Science:Math Exam Resources/Courses/MATH152/April 2013/Question A 05

As calculated in A04, we take ${\displaystyle \displaystyle q=1,p=0}$,

${\displaystyle M={\begin{pmatrix}1&7&3\\0&0&5\\1&7&8\end{pmatrix}}}$.

Since ${\displaystyle \displaystyle M}$ has rank 2, the columns in ${\displaystyle \displaystyle M}$ must be linear dependent. We see that the second column is 7 times the first column. Hence, the second column is redundant.

The first and the third column of ${\displaystyle \displaystyle M}$ are linearly independent since the third one has a 5 as second entry, where the first one has a 0. Therefore, there is no possible scalar such that columns 1 and 3 are multiples.

${\displaystyle \displaystyle Mx=b}$ is only solvable, if ${\displaystyle \displaystyle b}$ is a linear combination of the columns of ${\displaystyle \displaystyle M}$.
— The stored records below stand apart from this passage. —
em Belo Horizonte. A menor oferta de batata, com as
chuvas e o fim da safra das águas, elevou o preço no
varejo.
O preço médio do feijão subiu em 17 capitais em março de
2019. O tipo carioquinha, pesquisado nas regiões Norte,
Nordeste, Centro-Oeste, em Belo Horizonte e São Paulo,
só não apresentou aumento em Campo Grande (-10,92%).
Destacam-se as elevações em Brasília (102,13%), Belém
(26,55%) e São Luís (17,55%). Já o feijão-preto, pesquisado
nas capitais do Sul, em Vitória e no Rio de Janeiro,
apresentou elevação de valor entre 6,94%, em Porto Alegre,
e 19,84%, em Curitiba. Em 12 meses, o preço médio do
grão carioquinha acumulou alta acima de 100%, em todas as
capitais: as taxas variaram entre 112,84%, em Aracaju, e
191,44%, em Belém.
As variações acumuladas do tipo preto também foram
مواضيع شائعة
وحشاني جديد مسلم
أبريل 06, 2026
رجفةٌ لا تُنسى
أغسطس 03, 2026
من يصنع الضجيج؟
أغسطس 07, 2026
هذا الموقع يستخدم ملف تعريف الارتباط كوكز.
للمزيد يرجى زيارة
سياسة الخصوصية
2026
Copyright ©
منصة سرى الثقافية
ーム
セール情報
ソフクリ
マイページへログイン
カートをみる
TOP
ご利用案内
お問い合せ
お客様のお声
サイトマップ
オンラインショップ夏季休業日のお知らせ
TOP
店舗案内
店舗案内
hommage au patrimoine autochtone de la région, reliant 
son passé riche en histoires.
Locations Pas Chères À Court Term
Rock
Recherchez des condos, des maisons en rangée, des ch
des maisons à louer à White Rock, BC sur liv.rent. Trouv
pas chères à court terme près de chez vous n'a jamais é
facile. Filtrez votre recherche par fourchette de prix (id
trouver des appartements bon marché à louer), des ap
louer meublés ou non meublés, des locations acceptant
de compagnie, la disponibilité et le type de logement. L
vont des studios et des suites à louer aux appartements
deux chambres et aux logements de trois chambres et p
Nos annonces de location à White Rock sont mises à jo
We want to find a vector, which is not a linear combination of the two linear independent columns. Once possible choice is to find a vector which orthogonal (and hence linear independent) to the first and third column by performing the cross product,

${\displaystyle b={\begin{pmatrix}1\\0\\1\end{pmatrix}}\times {\begin{pmatrix}3\\5\\8\end{pmatrix}}={\begin{pmatrix}-5\\-5\\5\end{pmatrix}}}$.

Note that there are several choices that could be made and this method is just a quick and effective way for finding a suitable vector.